*Goal of the exercise*. Pull out every line of the items that contains the string "Path", and note that case counts.

....................

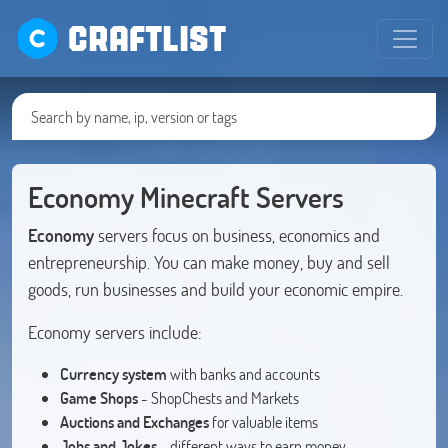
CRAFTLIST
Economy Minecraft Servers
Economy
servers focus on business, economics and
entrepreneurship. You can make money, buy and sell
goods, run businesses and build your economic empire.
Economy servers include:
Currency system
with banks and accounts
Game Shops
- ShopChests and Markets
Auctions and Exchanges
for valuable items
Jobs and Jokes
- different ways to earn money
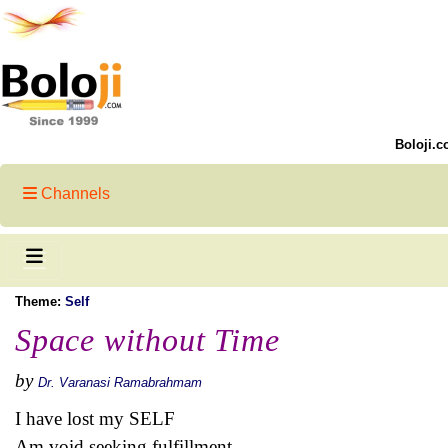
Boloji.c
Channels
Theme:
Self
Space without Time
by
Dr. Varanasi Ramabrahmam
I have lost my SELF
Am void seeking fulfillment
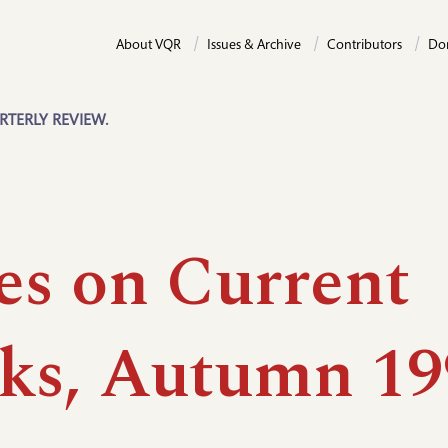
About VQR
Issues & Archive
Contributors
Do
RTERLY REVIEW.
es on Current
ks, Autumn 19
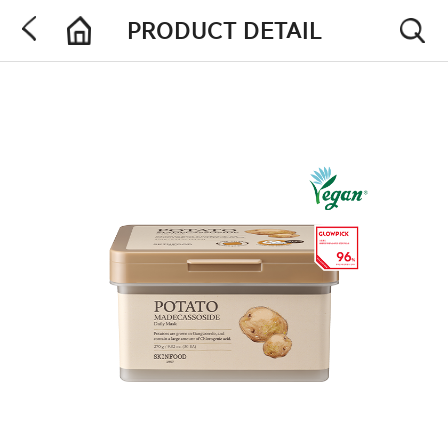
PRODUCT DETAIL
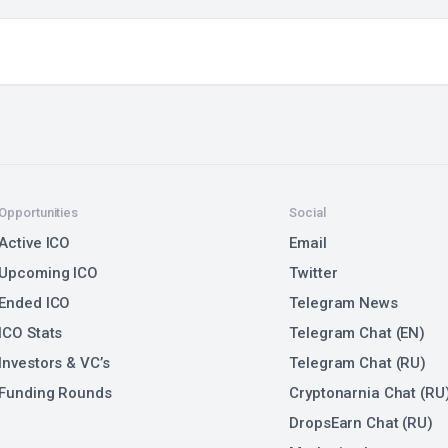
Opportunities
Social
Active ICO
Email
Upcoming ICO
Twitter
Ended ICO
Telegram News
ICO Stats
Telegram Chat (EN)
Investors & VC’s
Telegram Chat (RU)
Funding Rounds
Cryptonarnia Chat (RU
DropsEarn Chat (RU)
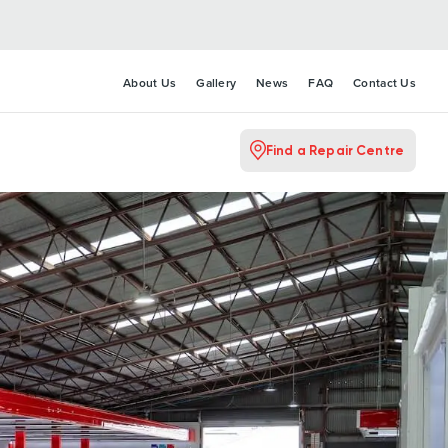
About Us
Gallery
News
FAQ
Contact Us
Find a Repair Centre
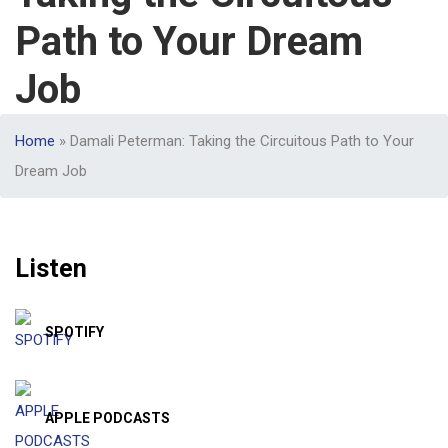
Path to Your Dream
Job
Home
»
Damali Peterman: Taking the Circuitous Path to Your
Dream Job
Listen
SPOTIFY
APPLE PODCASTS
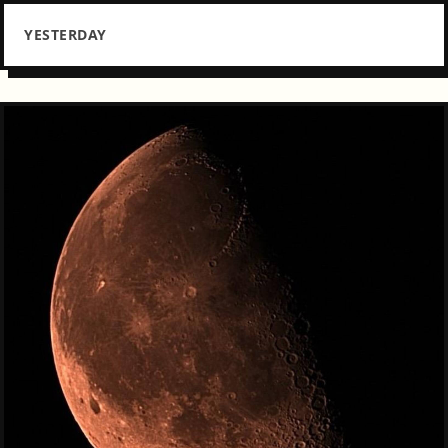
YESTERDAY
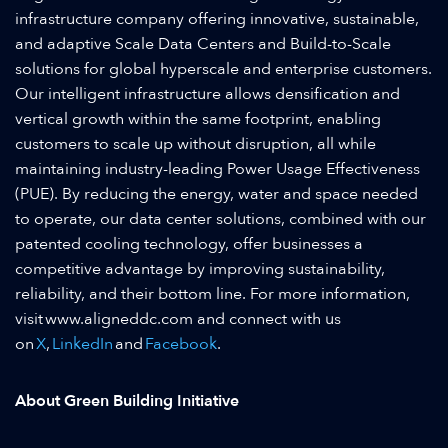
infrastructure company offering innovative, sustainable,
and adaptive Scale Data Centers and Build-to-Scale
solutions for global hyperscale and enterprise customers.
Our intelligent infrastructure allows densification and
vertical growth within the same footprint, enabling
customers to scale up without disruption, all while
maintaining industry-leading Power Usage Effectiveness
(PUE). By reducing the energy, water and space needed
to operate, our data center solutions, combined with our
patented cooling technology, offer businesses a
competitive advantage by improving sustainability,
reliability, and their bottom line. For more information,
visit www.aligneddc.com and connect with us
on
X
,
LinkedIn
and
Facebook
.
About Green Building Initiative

....................

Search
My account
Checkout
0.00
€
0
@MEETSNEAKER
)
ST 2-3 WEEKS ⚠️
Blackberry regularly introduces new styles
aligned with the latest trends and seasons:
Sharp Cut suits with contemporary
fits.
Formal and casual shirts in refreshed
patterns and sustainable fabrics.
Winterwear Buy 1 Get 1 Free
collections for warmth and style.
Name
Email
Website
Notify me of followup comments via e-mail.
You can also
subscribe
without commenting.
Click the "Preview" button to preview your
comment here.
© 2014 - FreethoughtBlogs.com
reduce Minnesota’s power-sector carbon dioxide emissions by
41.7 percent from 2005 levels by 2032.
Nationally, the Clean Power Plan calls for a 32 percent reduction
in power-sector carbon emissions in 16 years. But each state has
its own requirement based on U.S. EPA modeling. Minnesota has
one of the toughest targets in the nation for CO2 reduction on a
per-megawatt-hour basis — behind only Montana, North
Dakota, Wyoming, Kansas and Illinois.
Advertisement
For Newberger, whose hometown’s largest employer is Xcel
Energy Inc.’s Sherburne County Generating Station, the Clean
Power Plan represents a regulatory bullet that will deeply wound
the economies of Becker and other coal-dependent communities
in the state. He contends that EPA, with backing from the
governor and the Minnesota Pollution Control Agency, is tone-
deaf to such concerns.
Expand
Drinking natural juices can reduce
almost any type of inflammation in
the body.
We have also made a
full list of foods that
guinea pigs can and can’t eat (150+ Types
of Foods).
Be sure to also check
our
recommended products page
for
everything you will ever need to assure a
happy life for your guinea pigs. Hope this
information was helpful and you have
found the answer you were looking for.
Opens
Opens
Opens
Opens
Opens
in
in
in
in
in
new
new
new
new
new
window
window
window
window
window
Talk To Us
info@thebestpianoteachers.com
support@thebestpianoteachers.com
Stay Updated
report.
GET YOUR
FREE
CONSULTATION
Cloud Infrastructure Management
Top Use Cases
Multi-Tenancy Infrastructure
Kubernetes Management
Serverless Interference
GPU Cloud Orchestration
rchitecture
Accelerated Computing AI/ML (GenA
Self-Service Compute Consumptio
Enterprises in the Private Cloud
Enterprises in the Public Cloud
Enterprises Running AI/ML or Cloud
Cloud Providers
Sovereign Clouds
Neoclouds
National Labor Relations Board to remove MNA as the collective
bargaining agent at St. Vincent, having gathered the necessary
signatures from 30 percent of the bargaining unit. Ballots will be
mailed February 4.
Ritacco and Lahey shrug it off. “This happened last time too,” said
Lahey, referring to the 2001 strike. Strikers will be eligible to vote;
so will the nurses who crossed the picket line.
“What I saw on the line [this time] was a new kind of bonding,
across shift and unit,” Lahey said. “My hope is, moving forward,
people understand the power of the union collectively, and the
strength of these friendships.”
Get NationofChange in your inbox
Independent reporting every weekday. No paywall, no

....................

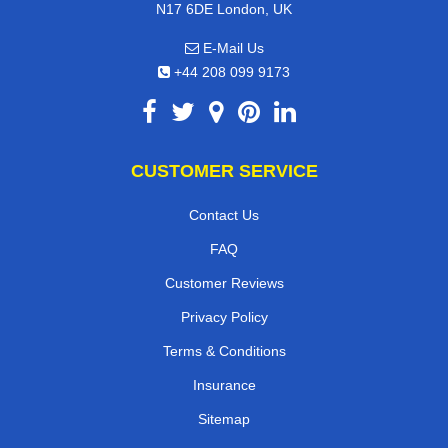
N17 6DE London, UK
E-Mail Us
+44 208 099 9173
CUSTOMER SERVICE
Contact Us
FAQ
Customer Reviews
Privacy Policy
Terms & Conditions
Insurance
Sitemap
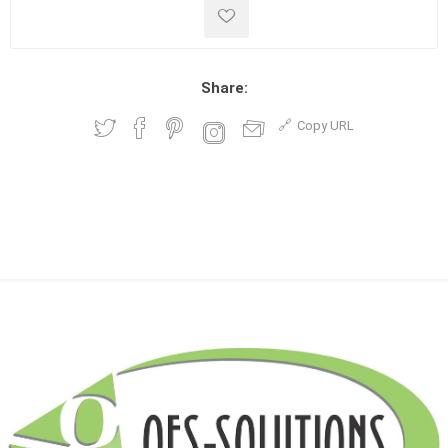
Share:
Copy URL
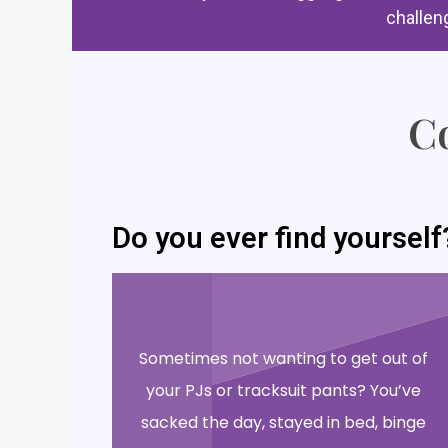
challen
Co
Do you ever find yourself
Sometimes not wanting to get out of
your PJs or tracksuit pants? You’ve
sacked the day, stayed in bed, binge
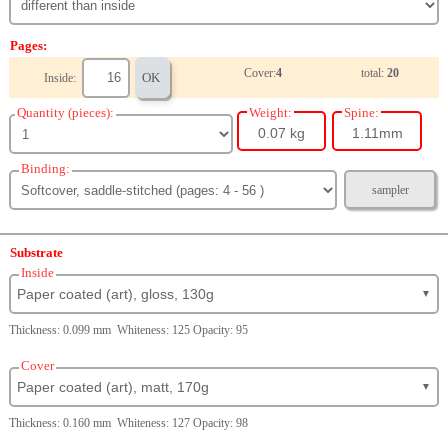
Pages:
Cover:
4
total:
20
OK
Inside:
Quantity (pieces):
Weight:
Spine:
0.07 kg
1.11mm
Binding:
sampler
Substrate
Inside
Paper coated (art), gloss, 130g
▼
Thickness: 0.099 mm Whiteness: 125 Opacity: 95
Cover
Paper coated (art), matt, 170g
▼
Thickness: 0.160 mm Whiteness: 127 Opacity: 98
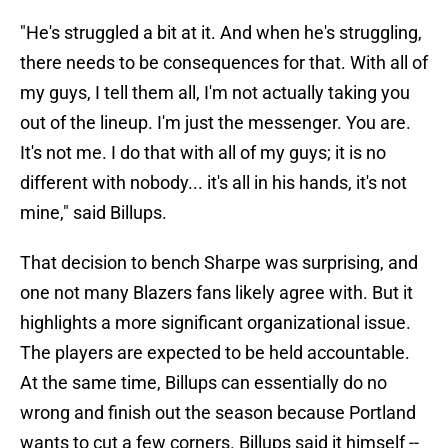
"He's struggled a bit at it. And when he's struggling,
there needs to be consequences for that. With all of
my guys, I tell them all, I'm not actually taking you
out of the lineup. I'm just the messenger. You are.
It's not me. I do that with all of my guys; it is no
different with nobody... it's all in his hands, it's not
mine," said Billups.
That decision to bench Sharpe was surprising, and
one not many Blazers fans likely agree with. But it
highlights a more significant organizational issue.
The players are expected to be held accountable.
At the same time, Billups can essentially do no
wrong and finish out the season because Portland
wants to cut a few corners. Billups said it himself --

....................

*Result for this task*.
Path to Your Dream
Damali Peterman: Taking the Circuitous Path to Your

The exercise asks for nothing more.